Figure 2. hnCD16/CD38KO iNK cells exhibit enhanced metabolic fitness and avoid daratumumab-mediate fratricide.

CRISPR-Cas9 was used to knock out CD38 in iPSCs with transgenic expression of hnCD16. Knockout efficiency was assessed using (A) a T7E1 nuclease assay, (B) Western blot, and (C) flow cytometry. (D) The concentrations of NAD⁺ and NADH were determined in hnCD16 iNK cells and hnCD16/CD38KO iNK cells using a calorimetric cyclase assay, and ATP concentrations were determined by bioluminescence.

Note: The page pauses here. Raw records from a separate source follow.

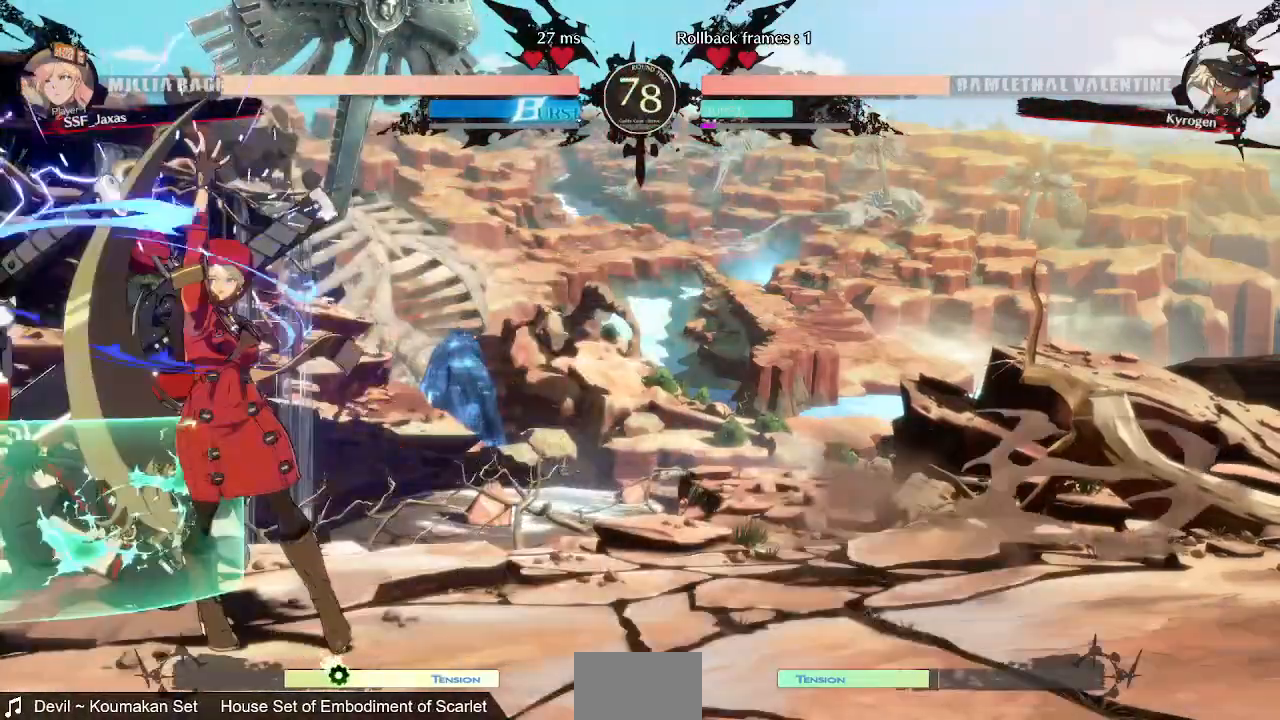
Gameplay with a controller (PlayStation layout); each line is a JSON object with the inputs held at the frame after it. "events" lists button and stick changes between this image and that frame as [ms after this image, input, new state], when the widget could be followed in between. Not read: CROSS L3 R3 SELECT START.
{"buttons": [], "events": [[80, "DPAD_DOWN", "down"], [240, "TRIANGLE", "down"], [360, "DPAD_DOWN", "up"], [400, "TRIANGLE", "up"]]}
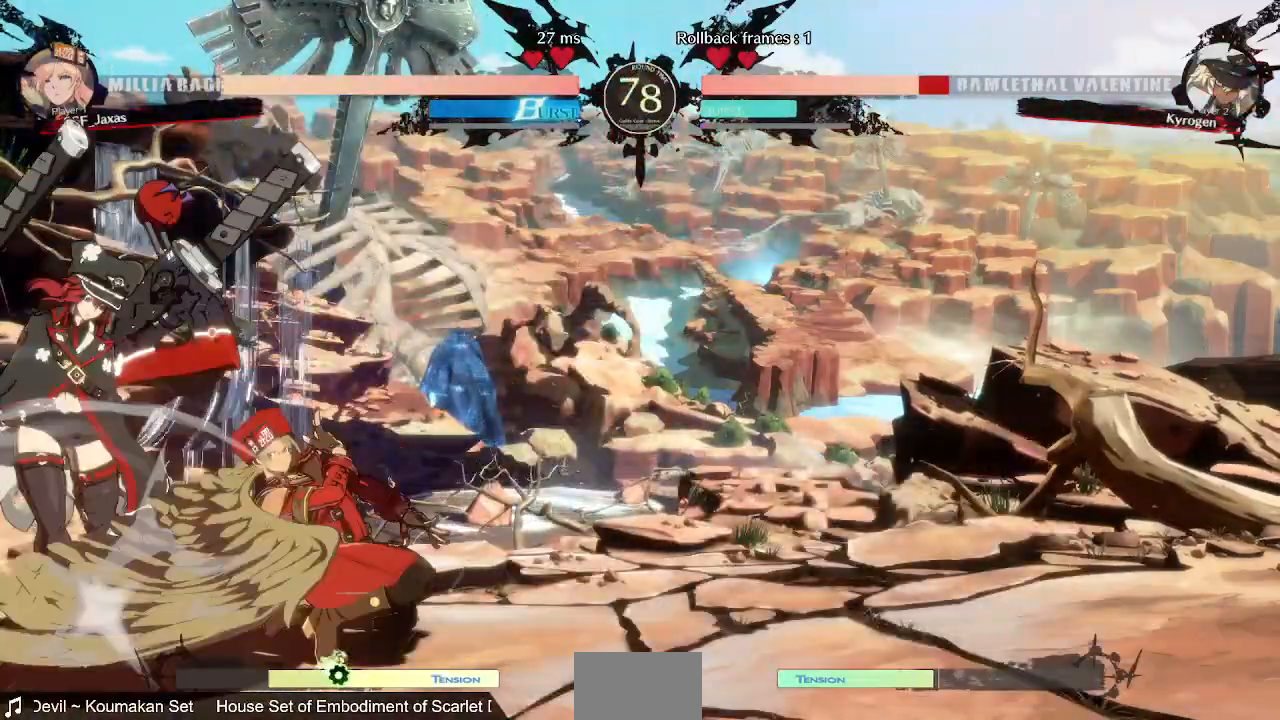
{"buttons": ["DPAD_RIGHT"], "events": [[160, "R1", "down"], [320, "R1", "up"], [360, "DPAD_DOWN", "down"], [440, "DPAD_RIGHT", "down"], [480, "DPAD_DOWN", "up"]]}
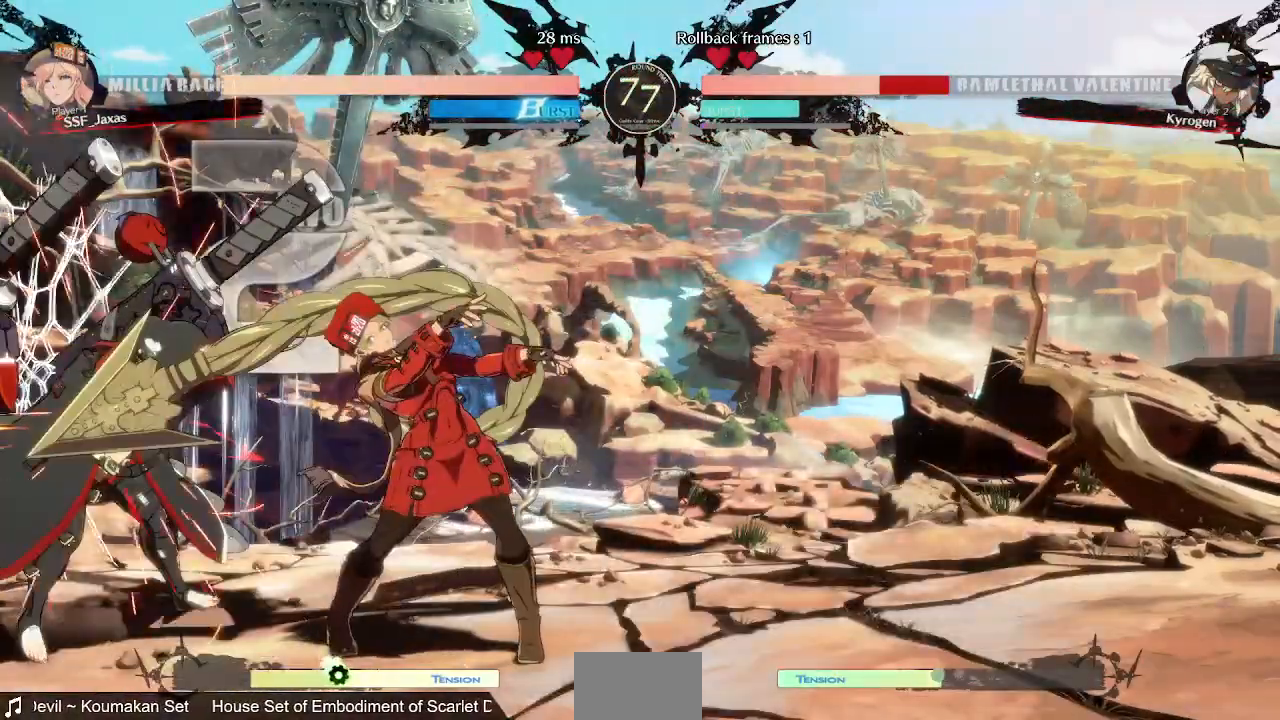
{"buttons": [], "events": [[40, "DPAD_RIGHT", "up"]]}
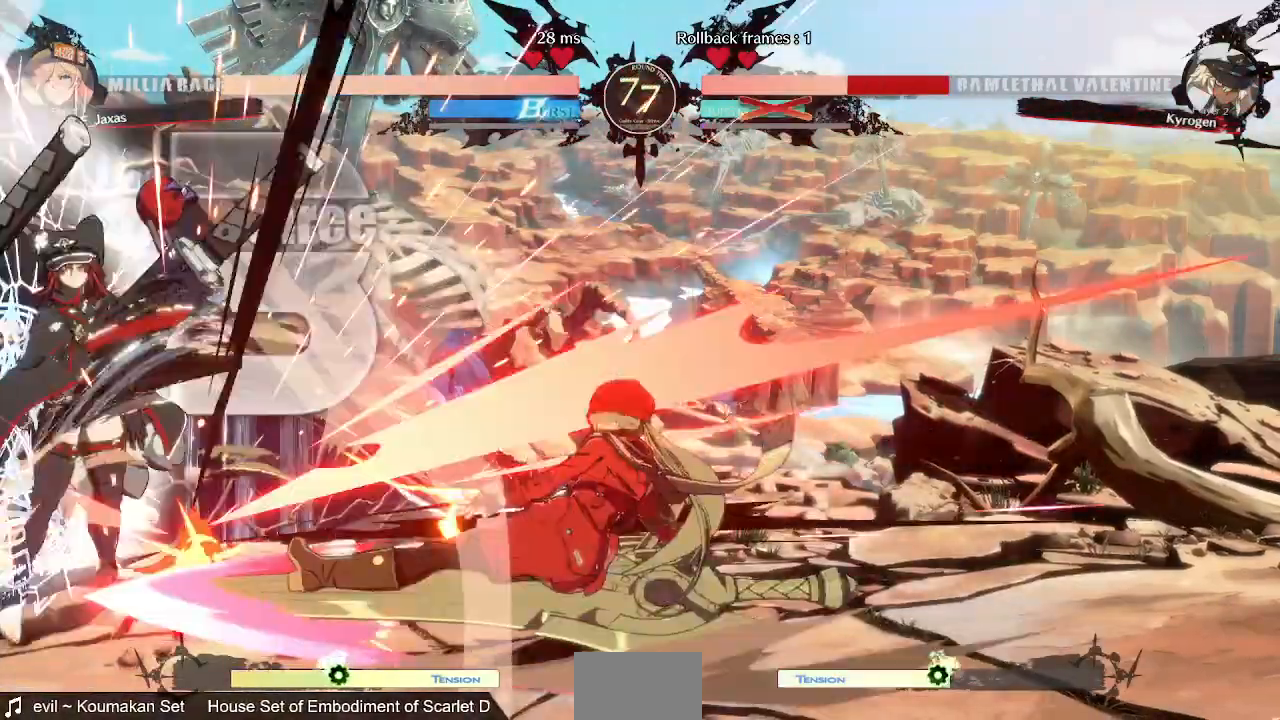
{"buttons": [], "events": []}
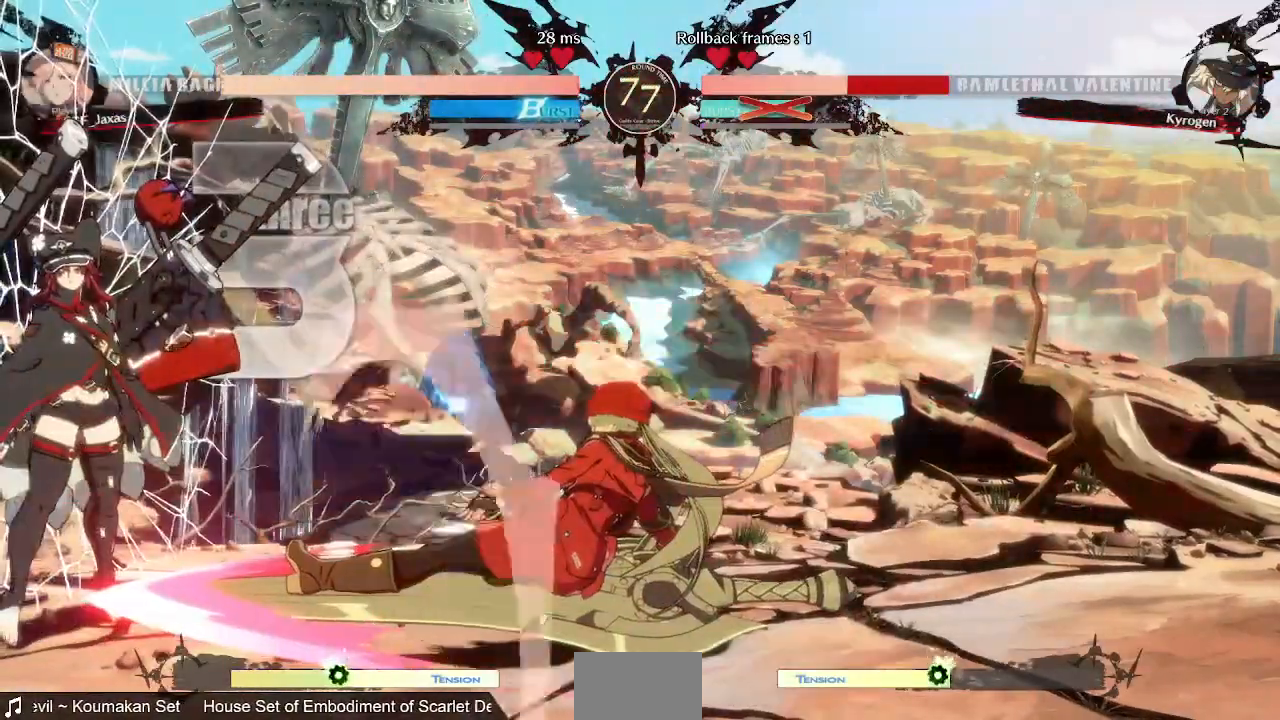
{"buttons": [], "events": []}
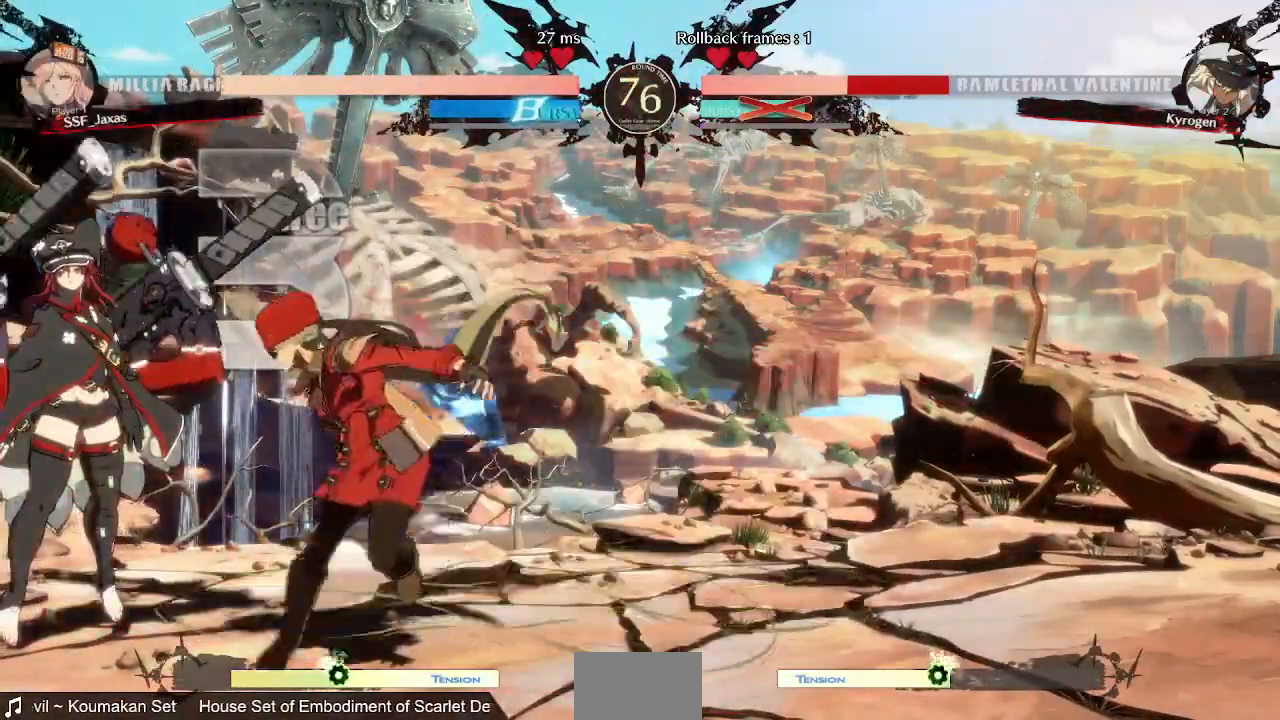
{"buttons": [], "events": [[80, "DPAD_LEFT", "down"], [160, "DPAD_DOWN", "down"], [160, "DPAD_LEFT", "up"], [240, "DPAD_DOWN", "up"], [240, "DPAD_LEFT", "down"], [360, "DPAD_LEFT", "up"]]}
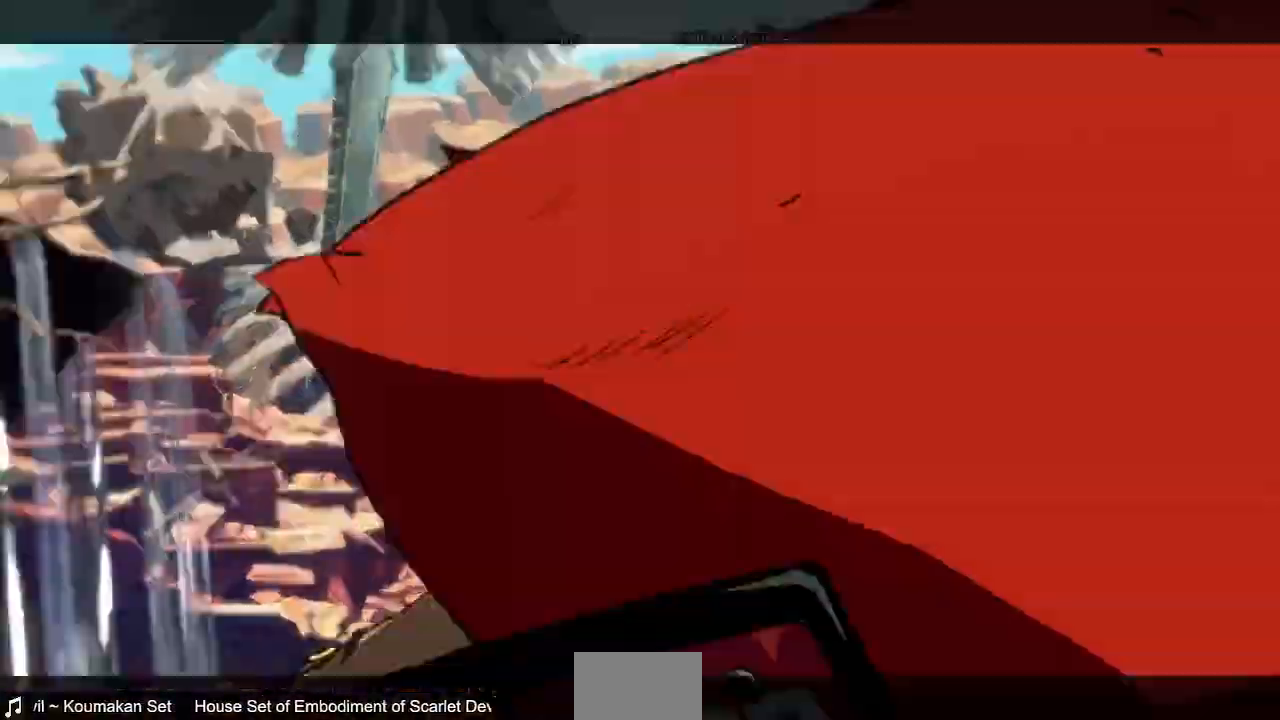
{"buttons": [], "events": []}
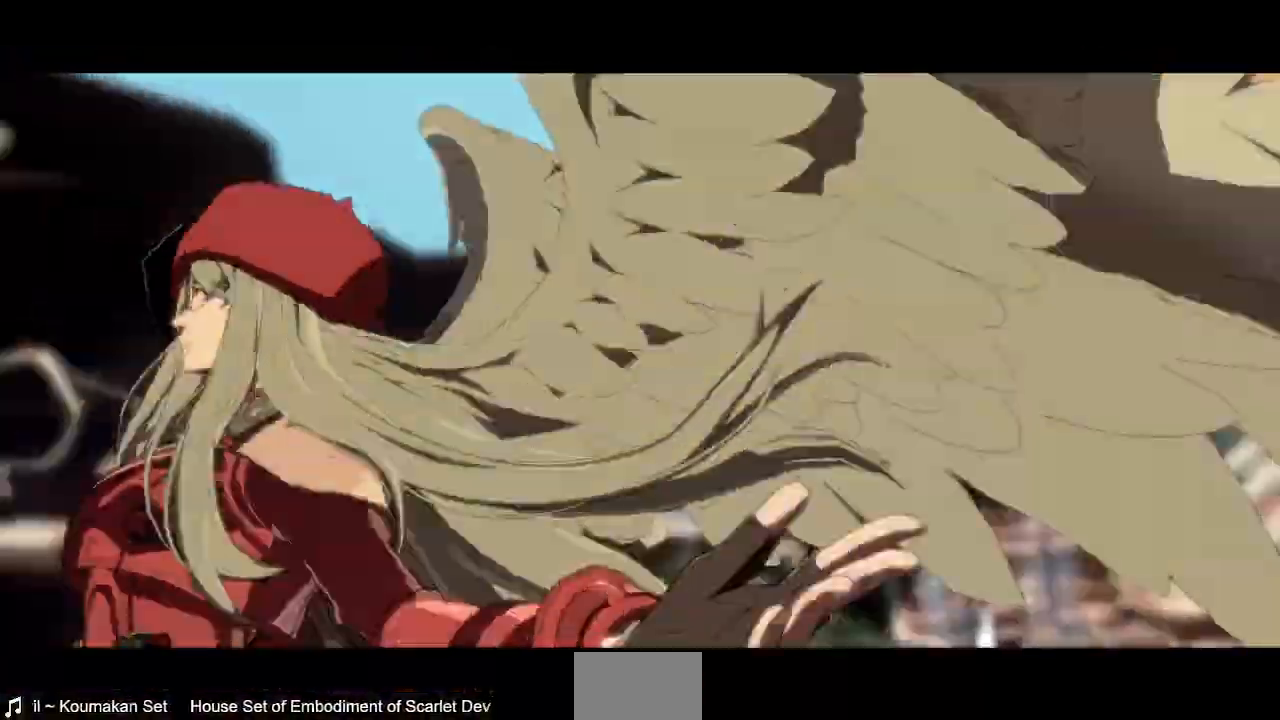
{"buttons": [], "events": []}
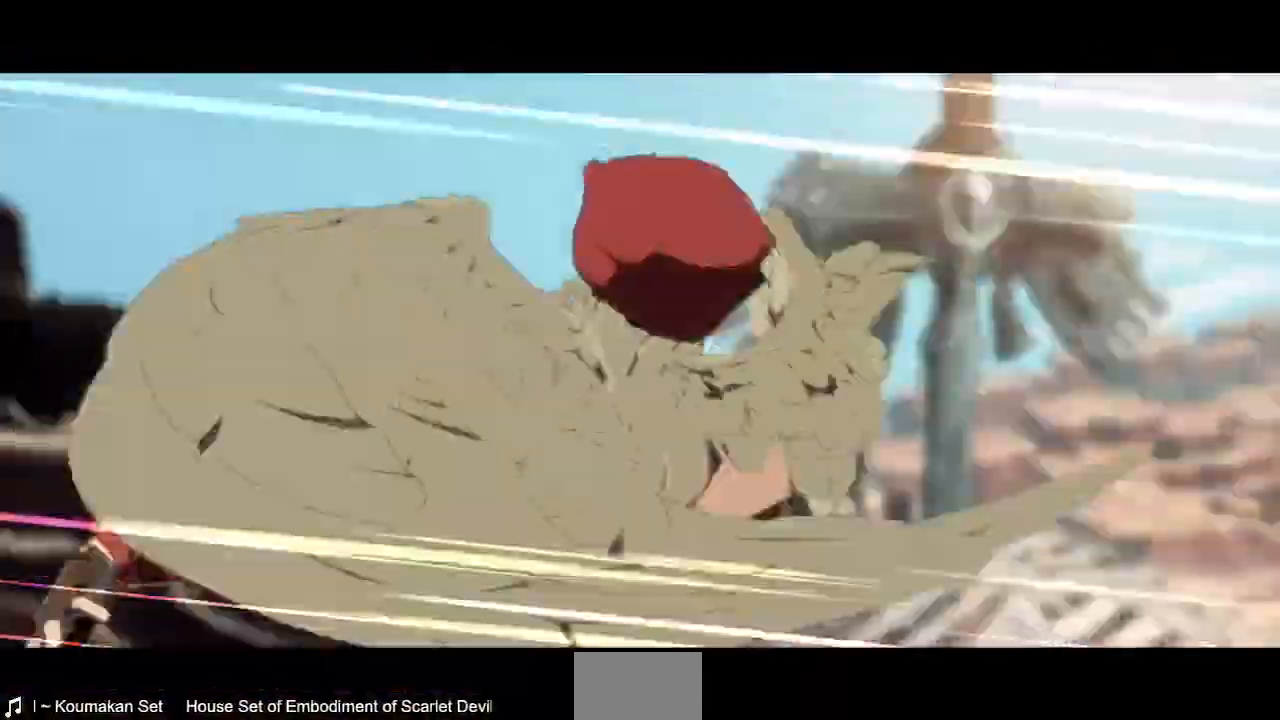
{"buttons": [], "events": []}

Statistical significance was determined by paired Student’s t-test, and results are from 2 independent experiments. *p < 0.05, **p < 0.01, ***p < 0.001 (E) Real time metabolic profiling of hnCD16 iNK cells and hnCD16/CD38KO iNK cells was performed by Seahorse analysis. Shown are the oxygen consumption rates (OCR) and extracellular acidification rates (ECAR) for 1 of 4 experiments performed. (F) hnCD16 iNK cells and hnCD16/CD38KO iNK cells were cultured in media alone or the indicated concentrations of H₂O₂ for 1 hour. Levels of mitochondrial superoxide were assessed by MitoSox dye fluorescence. Shown are FACS plots for a representative experiment (left) and cumulative data from 3 independent experiments. Statistical significance was determined by paired Student’s t-test. *p < 0.05 (G) To evaluate daratumumab-induced fratricide, iNK cells and peripheral blood NK cells were cultured with increasing concentrations of daratumumab for 3 hours, and viability was assessed by flow cytometry with staining for 7-AAD and a fixable viability dye. Data is graphed as specific cytotoxicity (% specific death - % spontaneous death) / (1 - % spontaneous death) x 100. Results were compiled from 2 independent experiments. (H) In 3D tumor killing assays, RPMI-8826 cells were cultured in low binding plates for 2 days to form tumor spheroids. The indicated iNK cells were then added at a 2:1 ratio with or without daratumumab. After 5 days, cultures were disrupted, and the remaining viable tumor and iNK cell numbers were quantified by flow cytometry. Results are representative of 2 independent experiments. Data are represented as mean ± SEM.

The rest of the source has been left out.